My todo list has had "grok - magical 'pattern finder' thing" since May of this
year. I added it after I wrote up some thoughts on
pattern matching, string
sequencing, and automation.
I spent many hours on that problem tonight.
Initially, I wrote a python script which would compare each line in a file
against every other line in the file. Using difflib and string split, I could
figure out what words were changed between two lines.
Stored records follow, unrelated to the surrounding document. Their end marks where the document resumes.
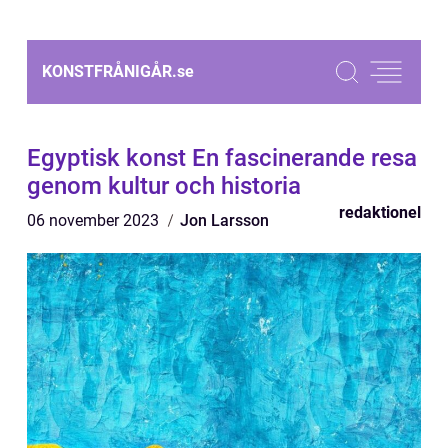
KONSTFRÅNIGÅR.
se
Egyptisk konst En fascinerande resa
genom kultur och historia
redaktionel
06 november 2023
Jon Larsson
If the lines were
similar, I could compute the difference and replace the differences with a
token placeholder, such as "WORD".
Download this python script
Here's a sample output of the tool where it compares one line against another, computes the difference and makes a new string that will match both lines:
0.91: error: PAM: authentication error for illegal user karinebeers
: error: PAM: authentication error for illegal user leshana
==> error: PAM: authentication error for illegal user %WORD%
This script is fairly primitive in execution. It only compares whole tokens,
which are delimited by space. This was good, but not enough. It doesn't know
about compound patterns such as quoted strings, or complex patterns such as
those matching an IP address or a file path.
How do we consider complex patterns like hostnames and quoted strings? Turns
out, most of the pattern matching wizardry is in grok. Grok knows about named
patterns, and we can abuse this to use grok in a different way - instead of
parsing text, we're going to use it to turn input text into a grok pattern.
Example:
% echo '/foo/bar/baz "foo bar baz" hello ther 1234 www.google.com' \
| perl grok -F
%UNIXPATH% %QS% hello ther 1234 %IPORHOST%
What did it do?
input: /foo/bar/baz "foo bar baz" hello ther 1234 www.google.com
output: %UNIXPATH% %QS% hello ther 1234 %IPORHOST%
Using a new hack on top of grok, we can now turn an unknown plaintext input
into a pattern that is reusable and human-meaningful. This is totally awesome.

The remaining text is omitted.